### Directions
All lines from the beginning of the listing through the line with "right ear: (100, 68)" are to be copied word for word; the pictures are not.

### Material for this exercise
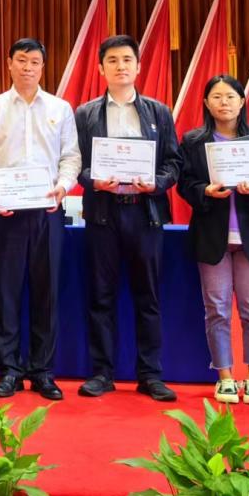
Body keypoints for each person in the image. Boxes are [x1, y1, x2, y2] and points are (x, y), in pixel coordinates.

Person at [75, 34, 180, 402]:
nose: (120, 66)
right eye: (113, 60)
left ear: (138, 66)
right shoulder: (85, 114)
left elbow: (173, 163)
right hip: (103, 216)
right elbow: (75, 164)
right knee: (100, 297)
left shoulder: (158, 112)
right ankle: (101, 373)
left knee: (147, 297)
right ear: (100, 68)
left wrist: (156, 183)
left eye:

### Solution for this exercise
Body keypoints for each person in the image. Boxes are [x1, y1, x2, y2] and points are (x, y), in pixel coordinates.

Person at [75, 34, 180, 402]:
nose: (120, 66)
right eye: (113, 60)
left ear: (138, 66)
right shoulder: (85, 114)
left elbow: (173, 163)
right hip: (103, 216)
right elbow: (75, 164)
right knee: (100, 297)
left shoulder: (158, 112)
right ankle: (101, 373)
left knee: (147, 297)
right ear: (100, 68)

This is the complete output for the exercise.